Le dernier ouvrage de l'historien Henock Trouillot, vient combler une lacune. En effet, par un de ces paradoxes qui ne se comptent plus, quand il s'agit d'Haïti, le personnage du roi Christophe a été plus souvent étudié en dehors d'Haïti que par les écrivains haïtiens. Dans le nord du pays, là où fut établi «le royaume d'Haïti», la mémoire du bâtisseur de la Citadelle Laferrière, continue d'être l'objet d'une grande vénération. Mais c'est à l'étranger (Angleterre: Hubert Cole; États-Unis: Eugène O'Neill; Antilles: Derek Walcott, Aimé Césaire...) surtout que le souvenir de ce personnage important de l'histoire haïtienne a fait l'objet d'essais, de pièces de théâtre.
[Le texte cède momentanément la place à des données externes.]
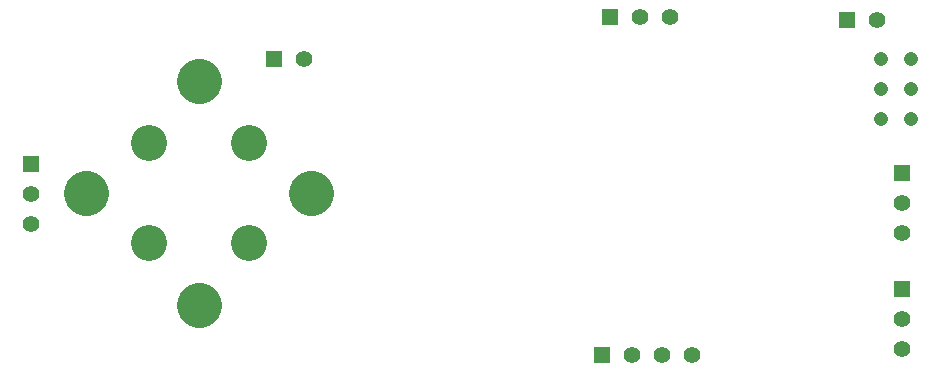
<source format=gbs>
G04 ( created by brdgerber.py ( brdgerber.py v0.1 2014-03-12 ) ) date 2021-04-12 03:08:53 EDT*
G04 Gerber Fmt 3.4, Leading zero omitted, Abs format*
%MOIN*%
%FSLAX34Y34*%
G01*
G70*
G90*
G04 APERTURE LIST*
%ADD21R,0.0800X0.0600*%
%ADD17R,0.0945X0.1575*%
%ADD23R,0.0760X0.2100*%
%ADD11R,0.0550X0.0550*%
%ADD10R,0.0866X0.0236*%
%ADD14R,0.0260X0.0800*%
%ADD20C,0.1500*%
%ADD12C,0.0550*%
%ADD25R,0.0600X0.0800*%
%ADD18R,0.0177X0.0787*%
%ADD19R,0.0787X0.0177*%
%ADD15R,0.0472X0.0275*%
%ADD13R,0.0629X0.0709*%
%ADD16R,0.0709X0.0629*%
%ADD24C,0.1200*%
%ADD22C,0.0471*%
G04 APERTURE END LIST*
G54D21*
D11*
X23300Y24500D03*
D12*
X24300Y24500D03*
D11*
X15150Y13350D03*
D12*
X16150Y13350D03*
D12*
X17150Y13350D03*
D12*
X18150Y13350D03*
D11*
X25150Y15550D03*
D12*
X25150Y14550D03*
D12*
X25150Y13550D03*
D11*
X15400Y24600D03*
D12*
X16400Y24600D03*
D12*
X17400Y24600D03*
D11*
X04200Y23200D03*
D12*
X05200Y23200D03*
D11*
X-03900Y19700D03*
D12*
X-03900Y18700D03*
D12*
X-03900Y17700D03*
D11*
X25150Y19400D03*
D12*
X25150Y18400D03*
D12*
X25150Y17400D03*
D20*
G01X05440Y18750D02*
G01X05440Y18750D01*
D20*
G01X01700Y22490D02*
G01X01700Y22490D01*
D20*
G01X-02040Y18750D02*
G01X-02040Y18750D01*
D20*
G01X01700Y15010D02*
G01X01700Y15010D01*
D22*
G01X24450Y23200D02*
G01X24450Y23200D01*
D22*
G01X25450Y23200D02*
G01X25450Y23200D01*
D22*
G01X24450Y22200D02*
G01X24450Y22200D01*
D22*
G01X25450Y22200D02*
G01X25450Y22200D01*
D22*
G01X24450Y21200D02*
G01X24450Y21200D01*
D22*
G01X25450Y21200D02*
G01X25450Y21200D01*
D24*
G01X00030Y17080D02*
G01X00030Y17080D01*
D24*
G01X03370Y17080D02*
G01X03370Y17080D01*
D24*
G01X03370Y20420D02*
G01X03370Y20420D01*
D24*
G01X00030Y20420D02*
G01X00030Y20420D01*
M02*

</source>
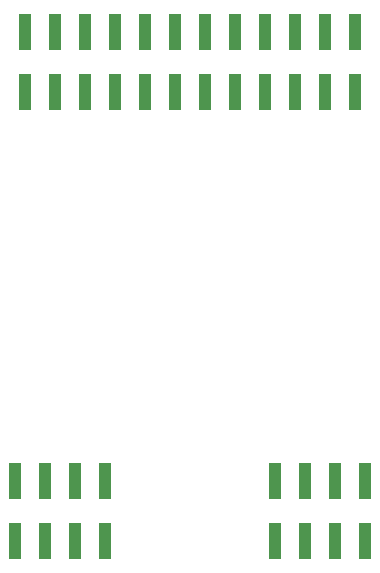
<source format=gbr>
%TF.GenerationSoftware,KiCad,Pcbnew,8.0.3-8.0.3-0~ubuntu22.04.1*%
%TF.CreationDate,2024-07-15T21:37:22+02:00*%
%TF.ProjectId,MT2AO8,4d543241-4f38-42e6-9b69-6361645f7063,rev?*%
%TF.SameCoordinates,Original*%
%TF.FileFunction,Soldermask,Bot*%
%TF.FilePolarity,Negative*%
%FSLAX46Y46*%
G04 Gerber Fmt 4.6, Leading zero omitted, Abs format (unit mm)*
G04 Created by KiCad (PCBNEW 8.0.3-8.0.3-0~ubuntu22.04.1) date 2024-07-15 21:37:22*
%MOMM*%
%LPD*%
G01*
G04 APERTURE LIST*
%ADD10R,1.000000X3.150000*%
G04 APERTURE END LIST*
D10*
%TO.C,J3*%
X158190000Y-112975000D03*
X158190000Y-118025000D03*
X160730000Y-112975000D03*
X160730000Y-118025000D03*
X163270000Y-112975000D03*
X163270000Y-118025000D03*
X165810000Y-112975000D03*
X165810000Y-118025000D03*
%TD*%
%TO.C,J1*%
X164970000Y-80025000D03*
X164970000Y-74975000D03*
X162430000Y-80025000D03*
X162430000Y-74975000D03*
X159890000Y-80025000D03*
X159890000Y-74975000D03*
X157350000Y-80025000D03*
X157350000Y-74975000D03*
X154810000Y-80025000D03*
X154810000Y-74975000D03*
X152270000Y-80025000D03*
X152270000Y-74975000D03*
X149730000Y-80025000D03*
X149730000Y-74975000D03*
X147190000Y-80025000D03*
X147190000Y-74975000D03*
X144650000Y-80025000D03*
X144650000Y-74975000D03*
X142110000Y-80025000D03*
X142110000Y-74975000D03*
X139570000Y-80025000D03*
X139570000Y-74975000D03*
X137030000Y-80025000D03*
X137030000Y-74975000D03*
%TD*%
%TO.C,J2*%
X136190000Y-112975000D03*
X136190000Y-118025000D03*
X138730000Y-112975000D03*
X138730000Y-118025000D03*
X141270000Y-112975000D03*
X141270000Y-118025000D03*
X143810000Y-112975000D03*
X143810000Y-118025000D03*
%TD*%
M02*

</source>
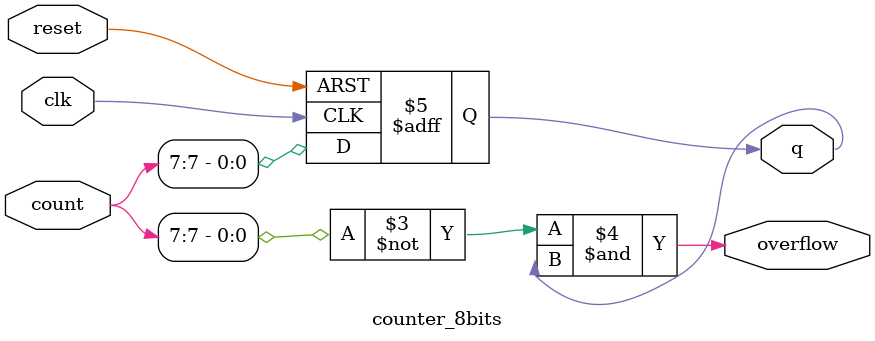
<source format=sv>
`timescale 1ns / 1ps


//module counter_8bits (
//  input logic clk,          
//  input logic reset,        
//  input logic [7:0]count, 
//  output logic overflow,
//  output logic q     
//);

//  always_ff @(posedge clk, negedge reset) begin
//    if (~reset) begin 
//       q <= 1'b0;      
//      overflow <= 1'b0;     
//    end else begin
//      if (count == 8'hFF)   
//        overflow <= 1'b1;   
//      else
//        overflow <= 1'b0;
//        q <= count;
//    end
//  end

//endmodule

module counter_8bits (
  input logic clk,          
  input logic reset,        
  input logic [7:0] count, 
  output logic overflow,
  output logic  q     
);

  always_ff @(posedge clk or negedge reset) begin
    if (~reset) begin 
      q <= 1'b0;      
    end else begin
      q <= count[7];
    end
  end

assign overflow = ~count[7] & q;
endmodule

 



</source>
Depuis le monumental ouvrage de Vergniaud Leconte sur le roi Christophe, paru il y a maintenant une quarantaine d'années, le destin du roi Christophe a fait plutôt l'objet de polémiques parmi les historiens haïtiens, quand il n'a pas été relégué au second plan au profit d'études consacrées en majorité à Toussaint Louverture. L'ouvrage d'Henock Trouillot vient donc, à son heure, réparer cet oubli ou cette indifférence. Cette tâche est d'ailleurs menée avec tout le sens de la mesure et la solidité de la documentation qu'il fallait. On sait bien que Henri Christophe, ancien esclave et compagnon d'armes de Toussaint Louverture et de Jean-Jacques Dessalines, seconda ce dernier dans la lutte de libération nationale que menèrent les Haïtiens contre les soldats de la France bonapartiste. Après la mort de Dessalines, premier chef de l'état indépendant d'Haïti, Christophe accéda au pouvoir, mais par suite de l'opposition d'une importante fraction de la classe dominante qui avait comploté la mort de Dessalines, il dut établir son gouvernement dans la partie septentrionale du pays. Sur ce « Royaume d'Haïti », le mécanisme de son fonctionnement, les conditions de sa viabilité, sur la portée générale des mesures administratives, politiques et économiques que prit le roi Christophe, tout l'éclairage est loin d'avoir été fait. Et l'entreprise d'Henock Trouillot, en étudiant «le gouvernement du roi Christophe» consiste à lever un premier voile sur ce moment décisif de l'Histoire haïtienne.
Si l'action du roi Christophe a semblé davantage frapper l'attention des observateurs hors d'Haïti que des analystes haïtiens, cela tient sans doute à cette attitude polémique qui a continué de partager les écrivains haïtiens en fils spirituels de Pétion ou de Christophe et qui perpétuait ainsi l'opposition des deux chefs qui se partagèrent le pouvoir au lendemain de l'indépendance. Mais cela tient peut-être davantage encore au fait que le destin du roi Christophe ne peut être considéré et envisagé, dans toute son ampleur, que dans le cadre de l'histoire de la décolonisation d'Haïti et que, pour parler en terme de «culte de la personnalité », on ne peut séparer les trois chefs qu'ont été Toussaint Louverture, Jean-Jacques Dessalines et Henri Christophe. Parler du premier, qui organisa la lutte pour l'indépendance, c’est s'obliger à considérer l'action du second qui réalisa cette indépendance et du même souffle c’est devoir étudier le défi qu'eut à relever Henri Christophe, quand il entreprit de donner à cette jeune indépendance haïtienne les indispensables assises administratives, économiques, politiques et diplomatiques dont elle avait besoin. Car ce n'était sans doute pas une tâche simple en 1807 que de préserver la liberté nouvellement conquise par Haïti dans ce concert de nations esclavagistes et colonialistes franchement hostiles à cet État, que venaient de créer d'anciens esclaves nègres révoltés contre leurs maîtres européens.